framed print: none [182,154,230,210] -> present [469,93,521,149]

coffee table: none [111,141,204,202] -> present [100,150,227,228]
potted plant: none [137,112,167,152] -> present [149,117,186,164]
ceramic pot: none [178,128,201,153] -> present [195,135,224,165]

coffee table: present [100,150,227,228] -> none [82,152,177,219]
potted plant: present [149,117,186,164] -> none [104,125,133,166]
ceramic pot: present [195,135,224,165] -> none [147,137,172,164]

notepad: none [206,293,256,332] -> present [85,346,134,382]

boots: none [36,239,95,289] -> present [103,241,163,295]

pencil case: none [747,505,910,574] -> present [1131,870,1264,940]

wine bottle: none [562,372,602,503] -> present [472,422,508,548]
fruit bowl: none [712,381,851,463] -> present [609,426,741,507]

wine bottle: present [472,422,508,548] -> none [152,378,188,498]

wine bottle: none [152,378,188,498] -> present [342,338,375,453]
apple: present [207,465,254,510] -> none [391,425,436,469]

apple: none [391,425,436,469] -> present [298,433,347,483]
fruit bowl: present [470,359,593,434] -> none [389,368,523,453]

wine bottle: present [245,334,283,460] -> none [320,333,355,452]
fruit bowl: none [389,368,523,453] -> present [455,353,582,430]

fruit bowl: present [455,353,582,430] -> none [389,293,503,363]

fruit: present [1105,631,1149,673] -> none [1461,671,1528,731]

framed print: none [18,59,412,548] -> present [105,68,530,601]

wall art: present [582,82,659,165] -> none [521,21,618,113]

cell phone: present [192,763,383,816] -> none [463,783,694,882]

——

## [Exercise directions]
Each entry needs to be copied out exactly.

## [Answer to the exercise]
framed print: none [182,154,230,210] -> present [469,93,521,149]

coffee table: none [111,141,204,202] -> present [100,150,227,228]
potted plant: none [137,112,167,152] -> present [149,117,186,164]
ceramic pot: none [178,128,201,153] -> present [195,135,224,165]

coffee table: present [100,150,227,228] -> none [82,152,177,219]
potted plant: present [149,117,186,164] -> none [104,125,133,166]
ceramic pot: present [195,135,224,165] -> none [147,137,172,164]

notepad: none [206,293,256,332] -> present [85,346,134,382]

boots: none [36,239,95,289] -> present [103,241,163,295]

pencil case: none [747,505,910,574] -> present [1131,870,1264,940]

wine bottle: none [562,372,602,503] -> present [472,422,508,548]
fruit bowl: none [712,381,851,463] -> present [609,426,741,507]

wine bottle: present [472,422,508,548] -> none [152,378,188,498]

wine bottle: none [152,378,188,498] -> present [342,338,375,453]
apple: present [207,465,254,510] -> none [391,425,436,469]

apple: none [391,425,436,469] -> present [298,433,347,483]
fruit bowl: present [470,359,593,434] -> none [389,368,523,453]

wine bottle: present [245,334,283,460] -> none [320,333,355,452]
fruit bowl: none [389,368,523,453] -> present [455,353,582,430]

fruit bowl: present [455,353,582,430] -> none [389,293,503,363]

fruit: present [1105,631,1149,673] -> none [1461,671,1528,731]

framed print: none [18,59,412,548] -> present [105,68,530,601]

wall art: present [582,82,659,165] -> none [521,21,618,113]

cell phone: present [192,763,383,816] -> none [463,783,694,882]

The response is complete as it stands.